§ What to produce: In each of the records, swap the word "photo" for "image" and keep all other text unchanged, leaving the pictures out of your answer.

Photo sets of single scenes
────
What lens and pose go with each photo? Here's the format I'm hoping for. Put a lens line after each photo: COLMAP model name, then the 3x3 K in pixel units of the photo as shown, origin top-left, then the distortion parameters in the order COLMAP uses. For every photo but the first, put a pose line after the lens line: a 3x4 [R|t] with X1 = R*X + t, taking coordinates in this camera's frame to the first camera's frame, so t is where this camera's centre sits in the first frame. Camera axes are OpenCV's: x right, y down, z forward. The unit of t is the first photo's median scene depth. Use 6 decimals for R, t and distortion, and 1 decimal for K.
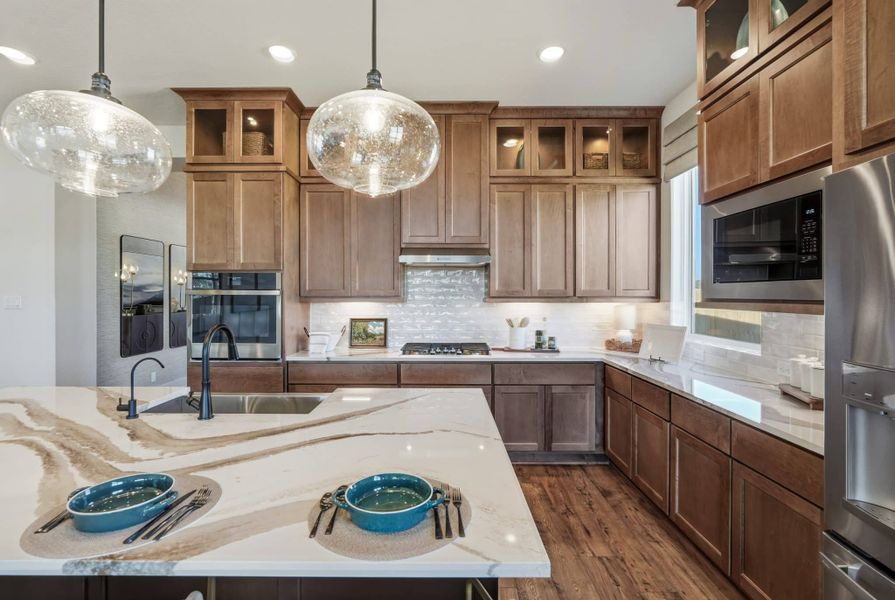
lens RADIAL K [[415.9, 0, 448.6], [0, 415.9, 295.1], [0, 0, 1]] dist [-0.014034, 0.005337]
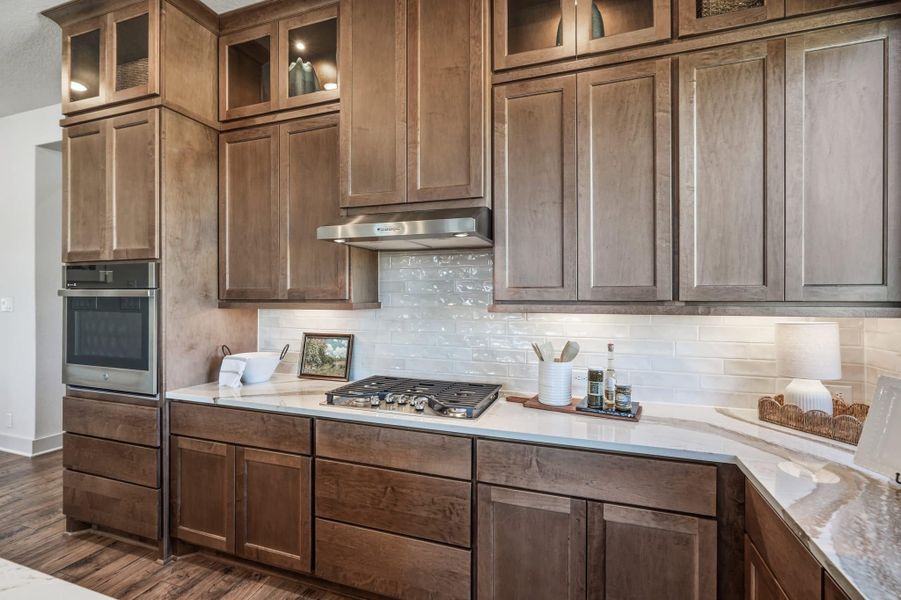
lens RADIAL K [[418.7, 0, 447.8], [0, 418.7, 298.7], [0, 0, 1]] dist [-0.014034, 0.005337]
pose [[0.942886, 0.002574, -0.333105, 0.219953], [-0.003501, 0.999991, -0.002181, 0.002526], [0.333097, 0.003223, 0.942887, 0.484319]]
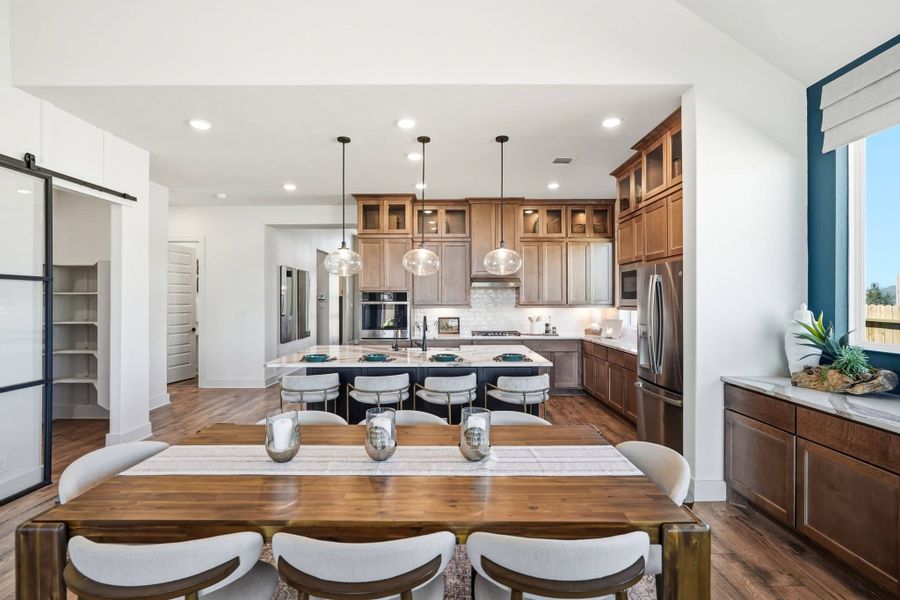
lens RADIAL K [[418.2, 0, 449.2], [0, 418.2, 301.3], [0, 0, 1]] dist [-0.014034, 0.005337]
pose [[0.999976, -0.003301, -0.006056, -0.194180], [0.003287, 0.999992, -0.002275, -0.007192], [0.006064, 0.002255, 0.999979, -0.808139]]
────
§ Answer below:
What lens and pose go with each image? Here's the format I'm hoping for. Put a lens line after each image: COLMAP model name, then the 3x3 K in pixel units of the image as shown, origin top-left, then the distortion parameters in the order COLMAP uses. For every image but the first, put a pose line after the lens line: a 3x4 [R|t] with X1 = R*X + t, taking coordinates in this camera's frame to the first camera's frame, so t is where this camera's centre sits in the first frame. Camera axes are OpenCV's: x right, y down, z forward. The unit of t is the first image's median scene depth. Use 6 decimals for R, t and distortion, and 1 decimal for K.
lens RADIAL K [[415.9, 0, 448.6], [0, 415.9, 295.1], [0, 0, 1]] dist [-0.014034, 0.005337]
lens RADIAL K [[418.7, 0, 447.8], [0, 418.7, 298.7], [0, 0, 1]] dist [-0.014034, 0.005337]
pose [[0.942886, 0.002574, -0.333105, 0.219953], [-0.003501, 0.999991, -0.002181, 0.002526], [0.333097, 0.003223, 0.942887, 0.484319]]
lens RADIAL K [[418.2, 0, 449.2], [0, 418.2, 301.3], [0, 0, 1]] dist [-0.014034, 0.005337]
pose [[0.999976, -0.003301, -0.006056, -0.194180], [0.003287, 0.999992, -0.002275, -0.007192], [0.006064, 0.002255, 0.999979, -0.808139]]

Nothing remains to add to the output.